Beagle 2 originally traveled to Mars aboard the European Space Agency’s Mars Express mission. The robotic lander detached from Mars Express on Dec. 19, 2003 and descended to the Martian surface on Dec. 25 before it fell silent.

The robotic lander’s size of less than 2 meters wide at full deployment put it right at the limit of detection by cameras and other imaging systems carried by spacecraft orbiting Mars. Searches by Mars Express and NASA’s Mars Odyssey both turned up nothing. But Beagle 2 finally turned up in images taken by NASA’s Mars Reconnaissance Orbiter. (MRO carries the HiRISE camera that represents the highest-resolution camera orbiting Mars.)

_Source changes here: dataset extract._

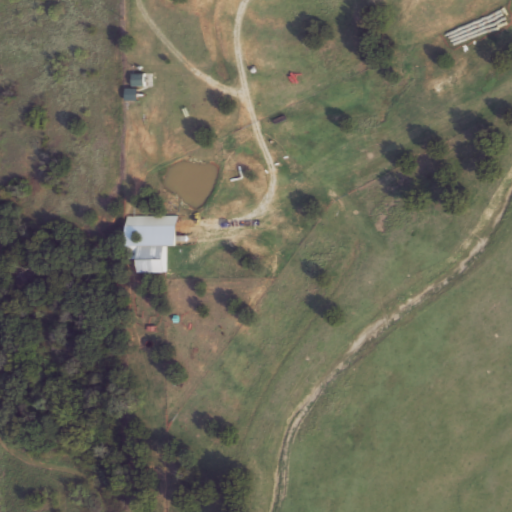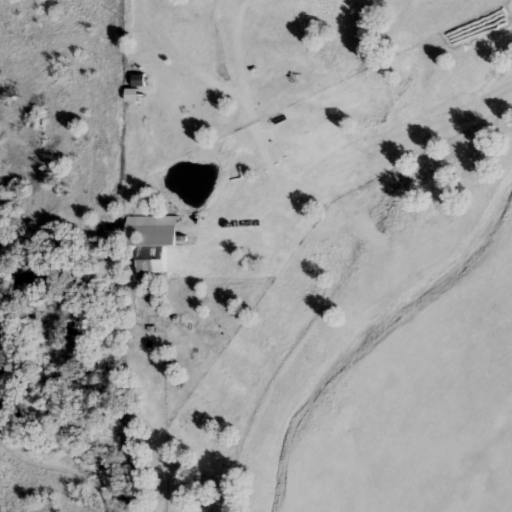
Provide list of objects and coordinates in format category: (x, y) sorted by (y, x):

imgtImage: HIRISE/NASA/Leicester

"MRO has helped find safe landing sites on Mars for the Curiosity and Phoenix missions and has searched for missing craft to learn what may have gone wrong,” said Richard Zurek, a project scientist for the Mars Reconnaissance Orbiter at NASA’s Jet Propulsion Laboratory, in a press release. “It’s an extremely difficult task, as the craft are small and the search areas are vast. It takes the best camera we have in Mars orbit and work by dedicated individuals to be successful at this.”

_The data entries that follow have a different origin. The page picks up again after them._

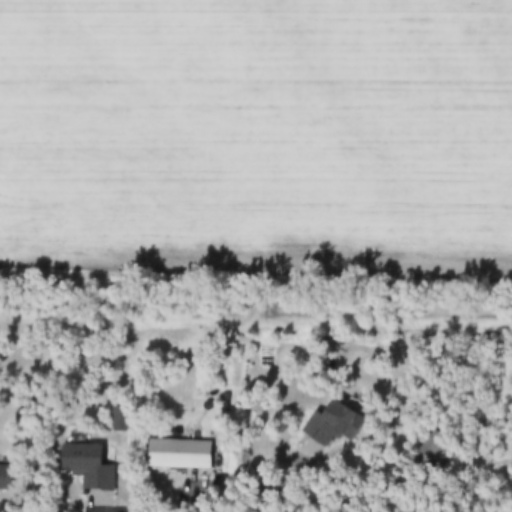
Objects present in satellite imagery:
road: (256, 253)
building: (119, 421)
building: (334, 427)
building: (433, 449)
building: (178, 456)
building: (87, 468)
building: (6, 480)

An official investigation following the failure of the Beagle 2 mission by the UK government and European Space Agency found that the latter should not have considered the mission a “bolt-on experiment” and should have instead provided proper oversight, according to The New Scientist.

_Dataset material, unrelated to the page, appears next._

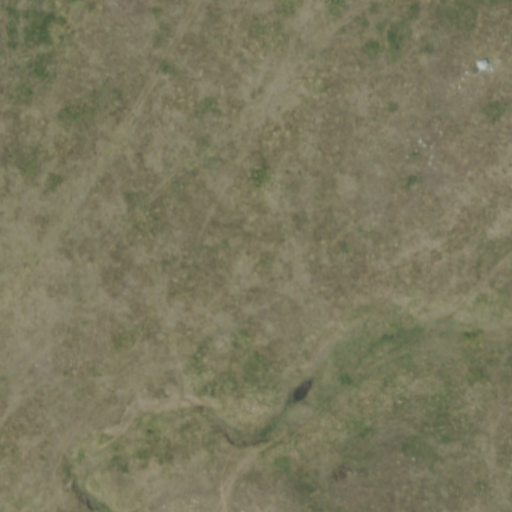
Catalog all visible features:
road: (106, 160)
road: (167, 189)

Still, the successful descent and landing of Beagle 2 may provide some consolation for the surviving team members. Several researchers involved with Beagle 2 died just last year, including Collin Pillinger, formerly a professor at Open University and principal investigator of the Beagle 2 mission.

“The highly complex entry, descent and landing sequence seems to have worked perfectly and only during the final phases of deployment did Beagle 2 unfortunately run into problems,” Sims said. “I view it as a great achievement that the team built Beagle 2 in a little over 4 years and successfully landed it on the surface of Mars.”

Any scientific data collected by Beagle 2 remains trapped aboard the lander unless humans can get to it physically. “Maybe archaeologists in a thousand years,” said John Bridges, a planetary scientist at the University of Leicester, in a New Scientist interview. Or perhaps sooner, if Elon Musk and private spaceflight company SpaceX move forward with dreams of sending humans to Mars sometime in the next several decades.